Philip Simpson, Senior Field Applications Engineer at Vicor Corporation adds, “12V has traditionally been used in data centres, but server power levels have been progressively increasing. Some GPU chips and high performance compute processes have gotten customers asking us to deliver 1000A at 1V. Even at 100% efficiency, 1000 amps at 1V is 100A at 10V, and you've got to push that around the PCB with all the corresponding losses. There's a good argument for pushing up the bus to 48V to bring a more manageable working current of just over 20A. 48V has been used as the bus standard in communications applications for a while, so it is not completely new technology”.
Vicor has recently launched several new bidirectional, non-isolated and regulated modules to help designers deliver high efficiency 48V bus designs for industrial applications. The DCM3717 family of DC-DC converters is able to handle 750W or 1KW of power in a 36.7 x 17.3 x 5.2mm package, and the DCM3735 DC-DC converter can handle up to 2KW of power in a 36.7 x 35.4 x 5.2mm package. The devices have some of the highest power densities in the industry, at up to 5kW/in3, and a peak efficiency of over 96%. The DCM modules convert from 48V to 12V to power legacy devices, or for further down conversion to power lower voltage devices. The DCM modules are designed to be used with Vicor’s BCM high-voltage, fixed-ratio converter family that converts from high voltage (800V and 400V) to 48V. Four DCM modules can be paralleled together to provide a solution for higher power applications of up to 8KW.

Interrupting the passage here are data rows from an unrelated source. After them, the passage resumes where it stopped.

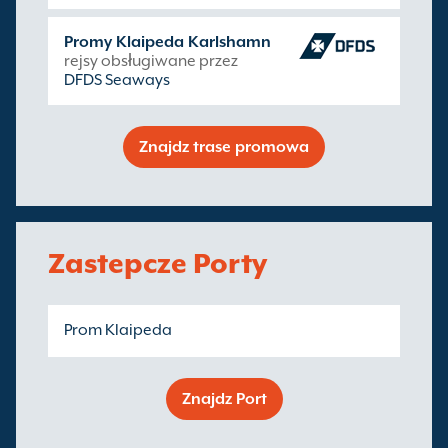
Promy Klaipeda Karlshamn
rejsy obsługiwane przez
DFDS Seaways
Znajdz trase promowa
Zastepcze Porty
Prom Klaipeda
Znajdz Port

Simpson expanded on how Vicor achieved those high levels of efficiency and density by saying, “We don't need GaN or SiC technology, only conventional silicon FETs. The new devices use a fully resonant Sine Amplitude Converter topology (SAC). Normally, PWM controllers need to be switched as fast as possible, as the longer they stay in linear mode, the higher their losses. That hard and fast switching causes problems with parasitics, and if the parasitics get too high, they can damage the FET. To prevent that, snubbers have to be used, or the switching speed slowed, incurring further losses. Our DCM modules use parasitics as part of the resonant circuit. All of the switching happens at zero current and zero voltage, so there is no need to hard drive the FET. The modules also provide very low noise operation. The fast edge in most PWM converters is where a lot of the radiated and conductive noise is generated. Our devices typically produce a little noise at the switching frequency, and then virtually nothing else. We typically say that these devices are 10 to 20dB quieter than an equivalent converter”.
The DCM modules are packaged in a 5.2mm high, low-profile SM-ChiP surface-mount package to reduce size and weight. The ChiP modules are plated (three-dimensionally interconnected or 3DI) with a thin layer of copper and then gold surface finished that is electrically and thermally conductive. The plating creates a Faraday shield, reducing EMI/RFI, and provides an ideal thermal interface.